Everywhere where you see phones being hacked by governments, or people being imprisoned on bogus charges, or facing death threats, or spurious lawsuits, journalists are usually pretty high on the list, right after activists or opposition politicians.
Of course, most of the field is not that. Most of the field is more about adding one more data point to the way people understand something than it is about getting a specific law changed. And in a lot of cases, certainly in mine, it’s consumed more as a form of entertainment; I do think that can be a problem – you can see how that can warp the business models that sustain good reporting – but I think you also just have to believe that even if you’re competing for people’s time with CandyCrush or Netflix, any time people spend learning about the real experiences of other humans (or other creatures) is a win.

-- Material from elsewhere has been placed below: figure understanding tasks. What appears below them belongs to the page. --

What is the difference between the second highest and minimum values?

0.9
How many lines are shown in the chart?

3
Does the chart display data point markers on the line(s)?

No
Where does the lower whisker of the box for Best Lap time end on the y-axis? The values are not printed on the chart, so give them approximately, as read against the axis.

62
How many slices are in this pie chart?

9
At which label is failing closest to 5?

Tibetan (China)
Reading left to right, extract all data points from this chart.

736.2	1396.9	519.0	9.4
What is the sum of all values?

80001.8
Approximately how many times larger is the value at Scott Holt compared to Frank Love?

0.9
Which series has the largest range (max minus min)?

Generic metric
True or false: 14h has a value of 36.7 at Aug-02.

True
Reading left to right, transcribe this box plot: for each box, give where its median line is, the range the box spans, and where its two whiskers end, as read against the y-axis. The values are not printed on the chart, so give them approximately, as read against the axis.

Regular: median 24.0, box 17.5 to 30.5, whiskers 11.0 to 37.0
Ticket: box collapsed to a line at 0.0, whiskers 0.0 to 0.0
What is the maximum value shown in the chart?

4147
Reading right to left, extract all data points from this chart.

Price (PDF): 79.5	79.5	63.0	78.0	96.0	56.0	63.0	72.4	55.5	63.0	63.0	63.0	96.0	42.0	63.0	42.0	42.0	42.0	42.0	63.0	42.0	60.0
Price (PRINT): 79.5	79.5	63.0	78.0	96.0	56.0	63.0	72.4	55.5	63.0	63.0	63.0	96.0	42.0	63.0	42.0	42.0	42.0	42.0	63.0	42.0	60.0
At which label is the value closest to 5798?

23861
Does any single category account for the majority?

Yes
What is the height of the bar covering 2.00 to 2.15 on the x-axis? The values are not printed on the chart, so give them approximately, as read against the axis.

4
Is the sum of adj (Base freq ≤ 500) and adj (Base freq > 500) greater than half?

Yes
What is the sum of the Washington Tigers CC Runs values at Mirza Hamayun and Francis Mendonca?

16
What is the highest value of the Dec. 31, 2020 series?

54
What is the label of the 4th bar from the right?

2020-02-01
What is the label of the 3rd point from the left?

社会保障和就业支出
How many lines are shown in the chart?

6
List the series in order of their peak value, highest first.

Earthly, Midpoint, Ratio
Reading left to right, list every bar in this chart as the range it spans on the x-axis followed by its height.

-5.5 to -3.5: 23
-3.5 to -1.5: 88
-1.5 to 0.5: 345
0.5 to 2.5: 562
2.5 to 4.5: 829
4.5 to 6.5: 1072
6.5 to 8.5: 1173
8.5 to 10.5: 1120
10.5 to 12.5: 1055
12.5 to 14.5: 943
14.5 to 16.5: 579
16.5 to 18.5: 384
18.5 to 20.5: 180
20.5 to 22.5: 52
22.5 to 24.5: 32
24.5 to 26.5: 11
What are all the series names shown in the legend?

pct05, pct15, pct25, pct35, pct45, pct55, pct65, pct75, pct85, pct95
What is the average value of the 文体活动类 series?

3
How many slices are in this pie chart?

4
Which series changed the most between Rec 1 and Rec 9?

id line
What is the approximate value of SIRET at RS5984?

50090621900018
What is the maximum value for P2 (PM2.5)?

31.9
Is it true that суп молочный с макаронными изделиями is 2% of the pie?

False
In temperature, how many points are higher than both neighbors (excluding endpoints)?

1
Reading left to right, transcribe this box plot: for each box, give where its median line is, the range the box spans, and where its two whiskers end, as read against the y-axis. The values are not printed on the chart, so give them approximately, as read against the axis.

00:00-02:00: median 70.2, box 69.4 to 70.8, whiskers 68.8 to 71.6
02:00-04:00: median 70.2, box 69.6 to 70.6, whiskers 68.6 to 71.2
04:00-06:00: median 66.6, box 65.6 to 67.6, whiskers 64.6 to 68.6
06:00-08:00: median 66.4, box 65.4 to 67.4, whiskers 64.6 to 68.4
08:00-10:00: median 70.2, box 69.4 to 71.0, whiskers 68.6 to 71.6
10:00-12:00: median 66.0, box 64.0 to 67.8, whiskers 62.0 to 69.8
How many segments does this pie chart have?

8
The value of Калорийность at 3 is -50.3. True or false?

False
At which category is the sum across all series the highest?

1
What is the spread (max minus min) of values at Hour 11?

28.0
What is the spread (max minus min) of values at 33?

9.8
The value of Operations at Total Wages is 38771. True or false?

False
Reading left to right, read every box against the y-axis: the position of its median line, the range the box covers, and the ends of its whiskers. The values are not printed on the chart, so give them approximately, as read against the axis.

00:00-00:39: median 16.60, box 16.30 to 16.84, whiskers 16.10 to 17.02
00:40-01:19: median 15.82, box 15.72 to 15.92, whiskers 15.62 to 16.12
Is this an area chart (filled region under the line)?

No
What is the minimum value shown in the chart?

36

And you do need to find some way to pay for it.
One of the funny experiences that I think most journalists have had is talking to someone who professes to hate the media or not trust reporters, or etc etc, and then find that Yes, in fact, they are still willing to spend an afternoon with you talking through some of the most difficult experiences in their lives.
So for all the media-bashing that goes on, I still think there’s a bedrock sense in most places that it’s important to hold power to account and try to tell real stories, and regular people are usually pretty generous with people who are trying to do that..?
What does your writing workspace look like?
My wife and I trade home offices about every six months or so. Right now, I’m in the “nice” office, which has a door that lets out onto our backyard. There’s a big bulletin board and a drum set and a big shelf full of fabric and an old standing desk from a pharmacy that mainly serves to make me feel guilty for not standing more often. Most of the time I sit at a wide glass desk, though I do swear by any chair that does not have a back!